“Defeat your leader we the best, see the rest is just clones
Hip hop drones, singin’ the same old songs
Fuck with this, you can’t go wrong”
Two summers ago, the four-headed beast that is Slaughterhouse dropped its self-titled debut album in an attempt to steer the hip-hop game back on the right track. Joell Ortiz, Joe Budden, Crooked I, and Royce Da 5’9″ felt that hip-hop was in a sad state, with garbage music populating the radio and skilled underground emcees going largely unnoticed, and collaborated to drop one of my personal favorite albums of 2009. Two years later, Random Axe has set out to follow in Slaughterhouse’s footsteps and release an album that kicks mainstream influences to the curb and instead sticks to the hardcore roots of hip-hop. And just like Slaughterhouse, the chemistry between Sean Price, Black Milk, and Guilty Simpson is evident throughout the album, as Black Milk’s hard-hitting production style meshes seamlessly with each emcee’s flow. Simply put, I couldn’t have said it any better than Simpson; you can’t go wrong with Random Axe’s self-titled debut.
The album opens with “Random Call,” which features a deep brassy bassline, a catchy grand piano loop, and a smooth vocal sample atop a raw set of drums. The track acts as somewhat of an introduction for each emcee, setting the stage for the lyrical content of the rest of the album. Simpson starts things off on the first verse, rapping the opening lines:
“I’m chemically imbalanced, you’re no challenge
I eat hot emcee’s like cold salads
I’m so valid, trust the word
Find me in the ghetto, puffin herb”
Sean P gets on the mic next, spitting, “You could call me one dimensional/ but ain’t too much talking when the slug get into you,” and as Black Milk closes things out with his final verse, I was left with high expectations for the rest of the album. Indeed, I would not be disappointed.

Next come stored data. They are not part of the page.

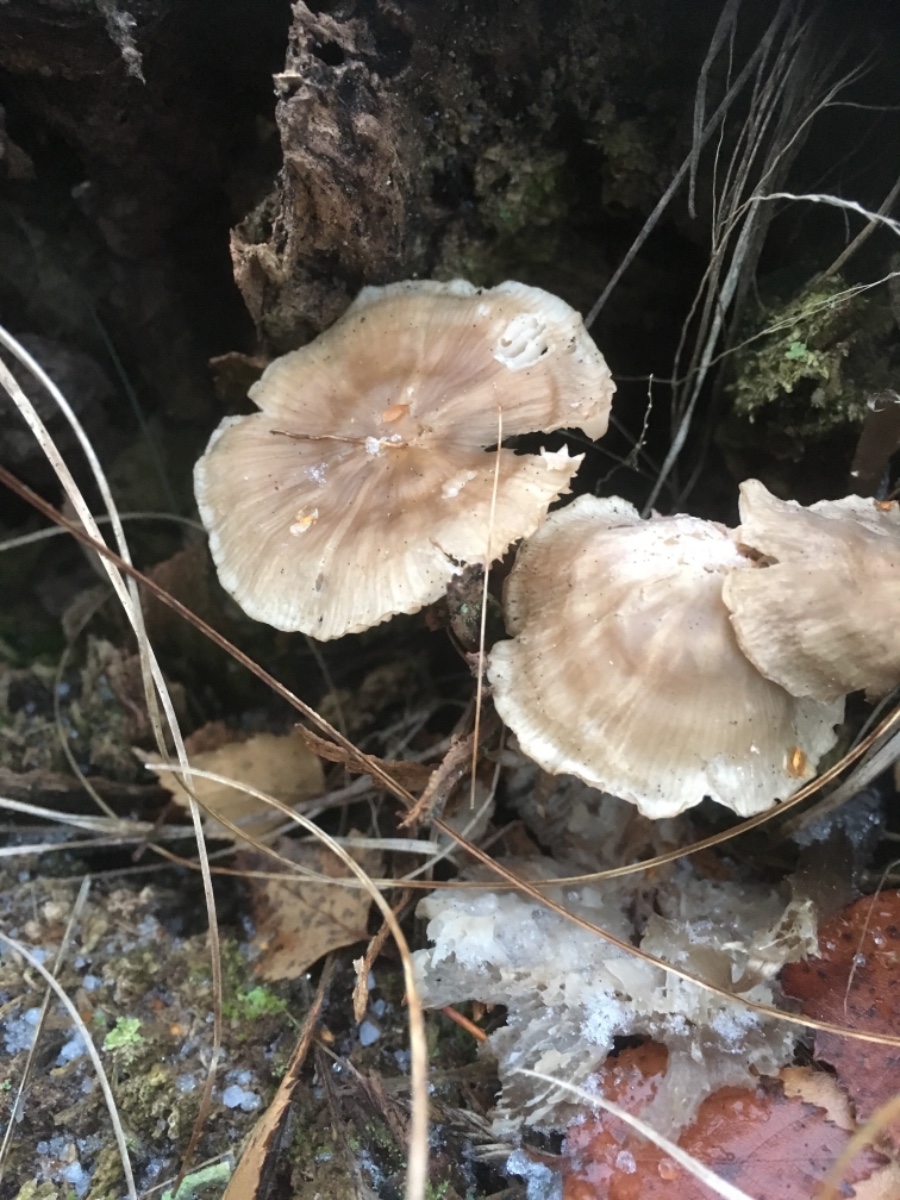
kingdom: Fungi
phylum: Basidiomycota
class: Agaricomycetes
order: Agaricales
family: Mycenaceae
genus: Mycena
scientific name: Mycena
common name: huesvamp
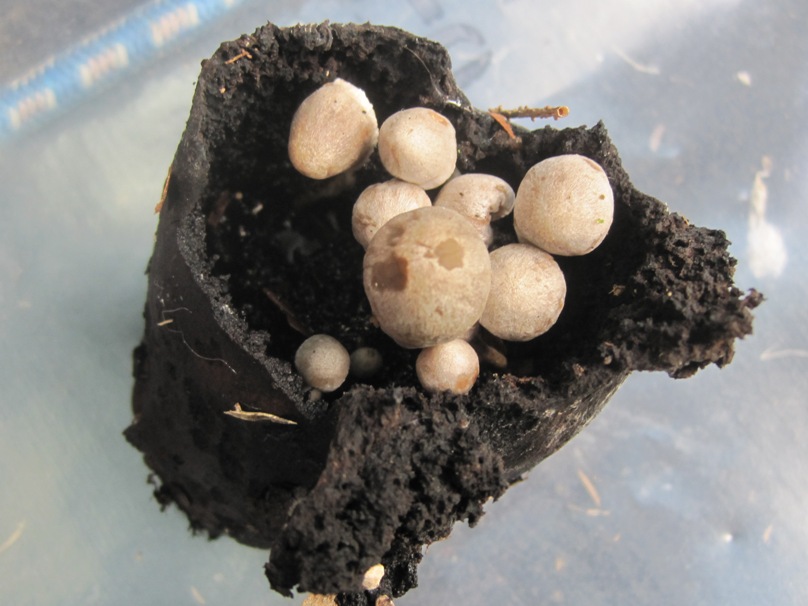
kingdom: Fungi
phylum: Basidiomycota
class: Agaricomycetes
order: Agaricales
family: Lyophyllaceae
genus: Asterophora
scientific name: Asterophora parasitica
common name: grå snyltehat
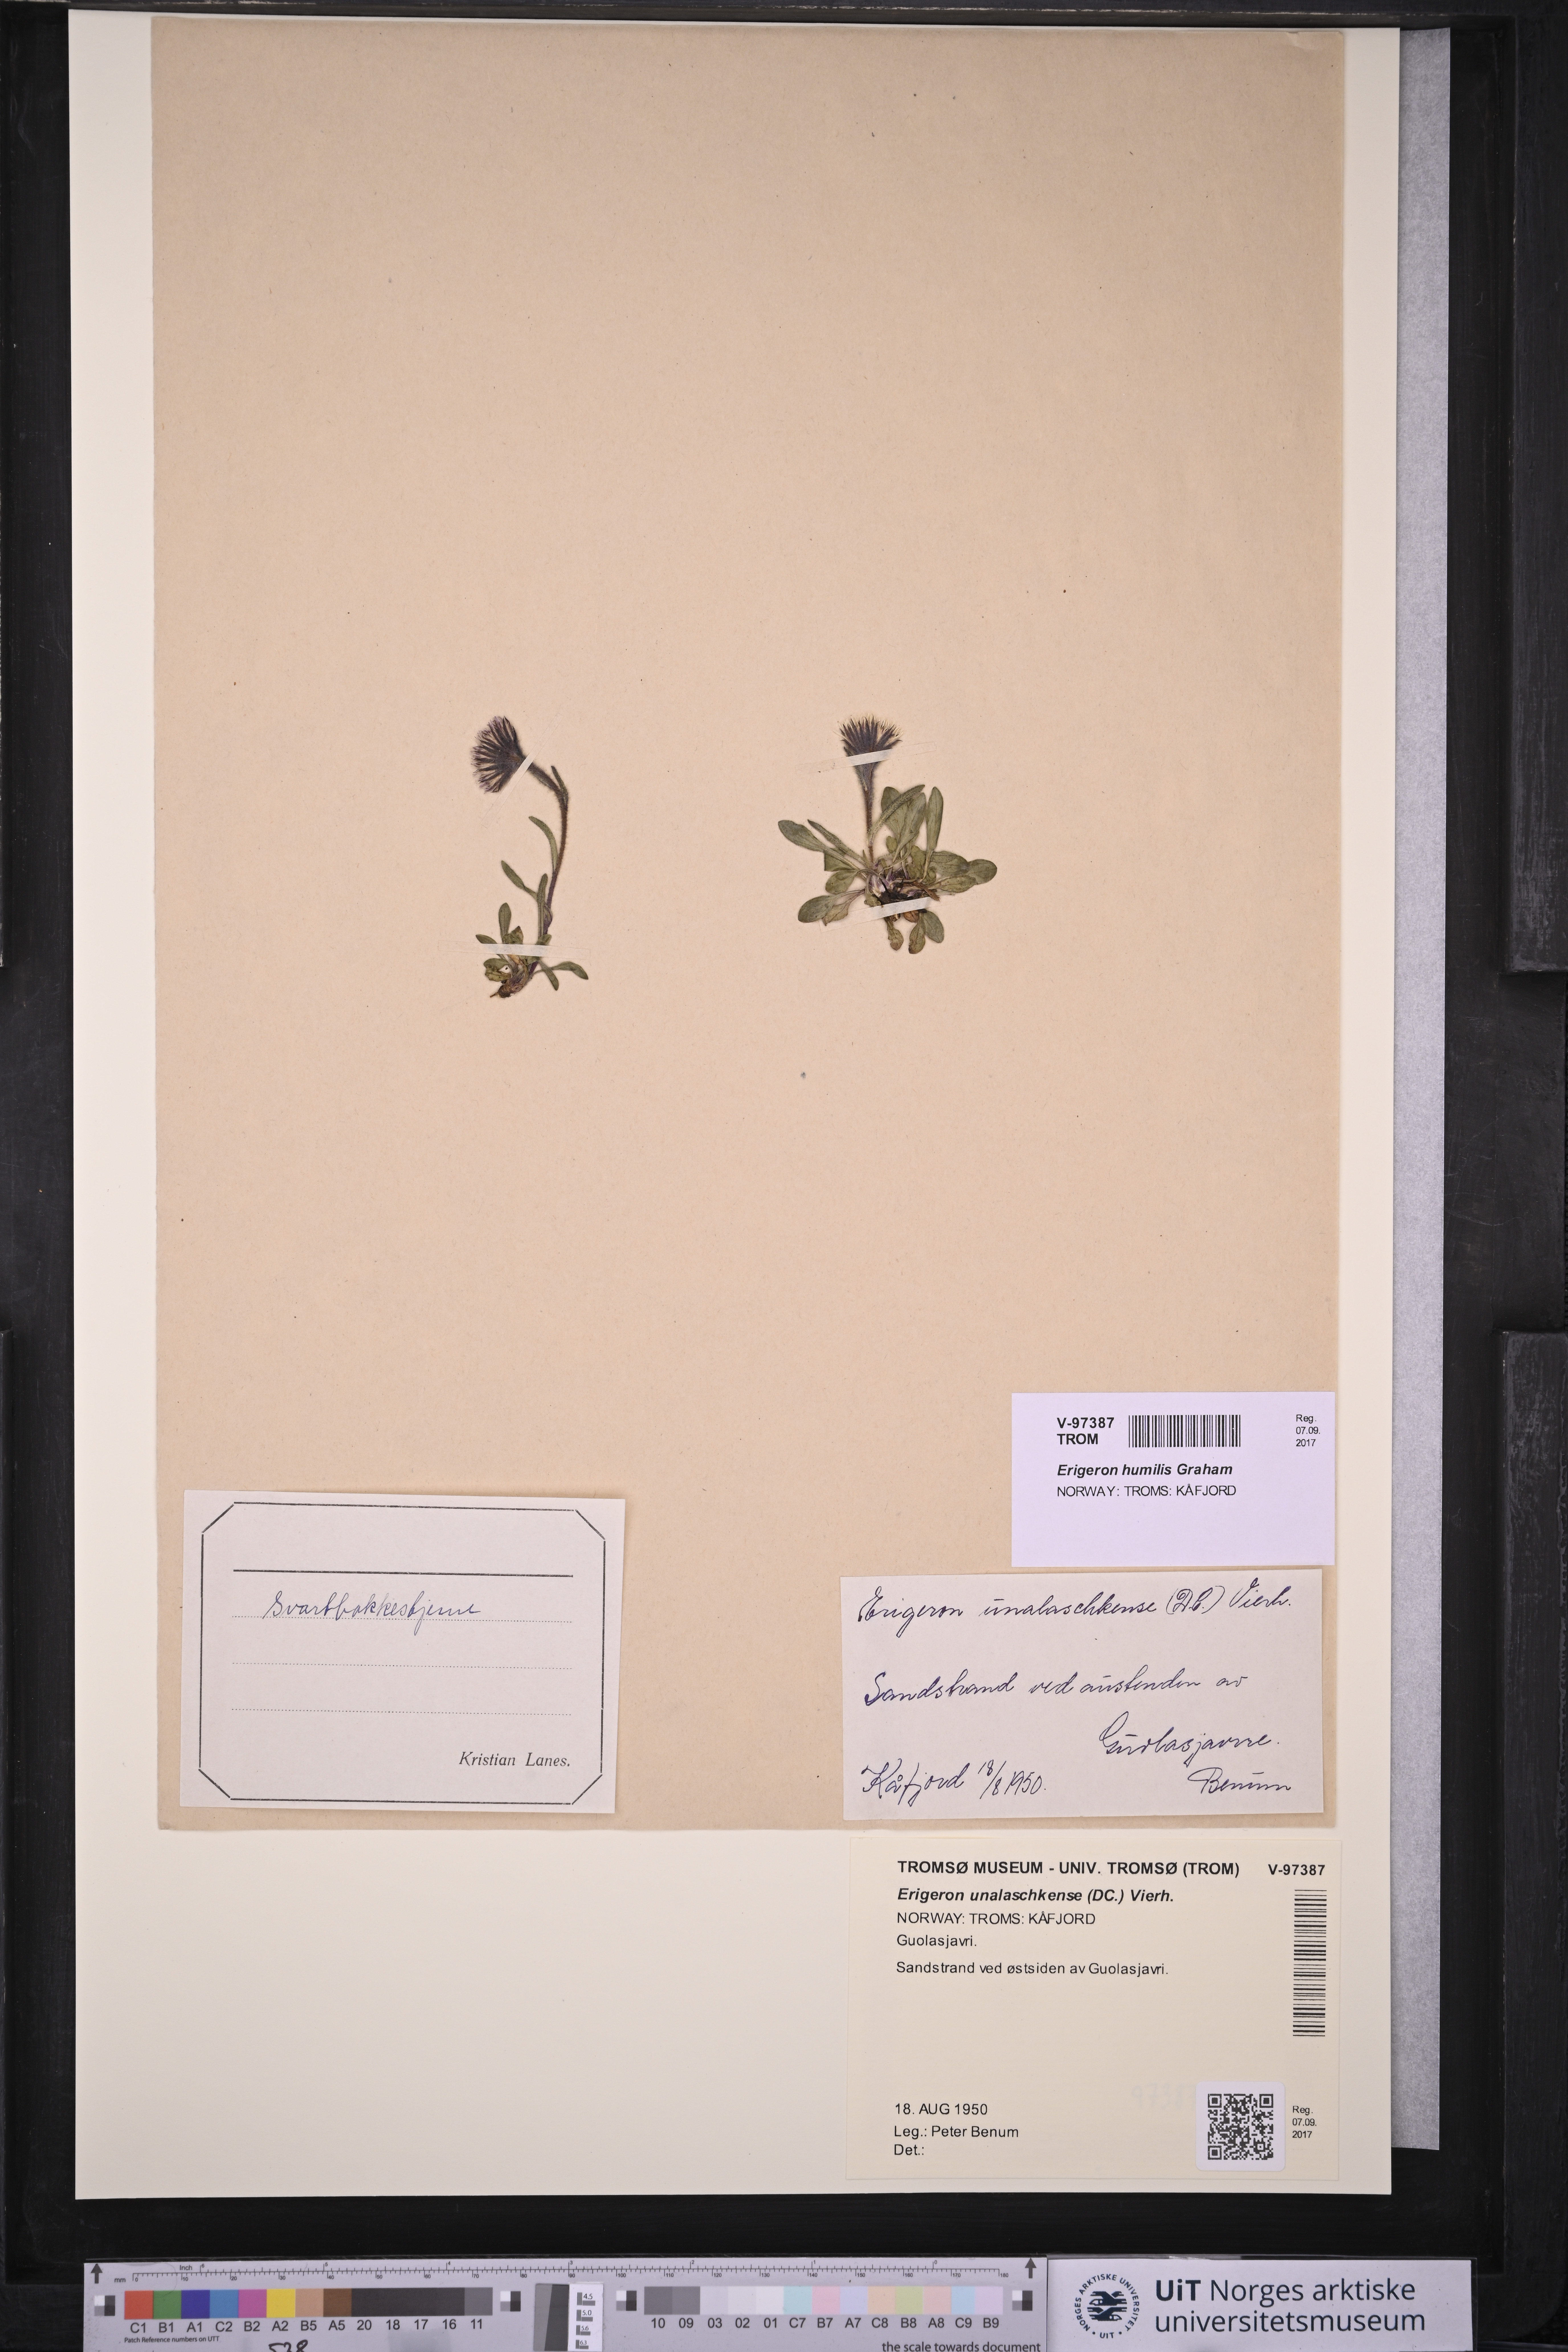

Black Milk’s production is on point for nearly every song, and while he maintains a fairly consistent style throughout, there is enough variation and creativity to keep things interesting from the first track to the last. “The Hex” pits a driving electric guitar and a foreboding piano over heavy drums, as the group pays homage to Hex Murda, who manages Milk and Simpson, with aggressive and inspired rhymes. “Understand This” is the definition of sparse but effective production, with no more than an authentic-sounding drum kit, a funky electric bass, and a few scratches thrown in here and there. Black Milk adds some west coast flavor with “Jahphy Joe,” which features a high-pitched g-funk synth and rolling bassline that are reminiscent of a Dr. Dre beat. On the other hand, Milk goes with a smoother, albeit still hardcore, approach on “The Karate Kid,” with shimmering piano keys over a simple drum loop, and Sean Price handles the one-minute instrumental with authority.
While Black Milk succeeds in creating a unique vibe by contrasting gritty old-school drums with electronic basslines and spacy synths and piano chords, it is not just the beats but also the hardcore rhymes that make “Random Axe” such an enjoyable listen. All three artists, despite their success in the underground rap game, have largely failed to make an impact in the mainstream market, and all three of them could care less. Rather than selling out, Random Axe focuses instead on keeping hip-hop pure and putting wack emcees in their place, and the lyrics reflect this realness. Black Milk delivers one of his best verses on “Monster Babies,” beginning with the proclamation “If hip-hop’s dead and out/Black Milk just gave that bitch mouth to mouth” and ending with “I got niggas in hip-hop sick, wheezing/gasping for air, not breathing/ Sean P, Milk and Guilt, the playing field’s not even.” And on “Everybody Nobody Somebody,” the trio comes through with meaningful rhymes over the gliding reflective synths and a catchy drum loop, as Simpson raps:
“Somebody needs to take the blame
These dudes throwin’ rent money up just to make it rain
Frontin’ for a broad that don’t even care about ’em
She don’t even love herself, she fuck for wealth”
At this point, it’s clear that Random Axe is not your run-of-the-mill supergroup, and this should come as no surprise to those who are in tune with the underground hip-hop game. There are countless emcees in today’s day and age who claim to save hip-hop and bring it back to its roots, but few actually deliver on their promise, and it is refreshing to hear a group of well-versed emcees that clearly cares more about making real hip-hop than making millions. The album isn’t perfect; although the sparse production on several tracks allows for a greater focus on the lyrics, I wouldn’t mind seeing a little more depth to some of the beats. The bottom line, though, remains that the chemistry on the mic between Sean Price, Guilty Simpson, and Black Milk overshadows the few shortcomings, making the group’s debut one of the more enjoyable rap albums of 2011 thus far. You won’t hear it on any big name radio stations, but “Random Axe” is exactly the breath of fresh air that hip-hop needs.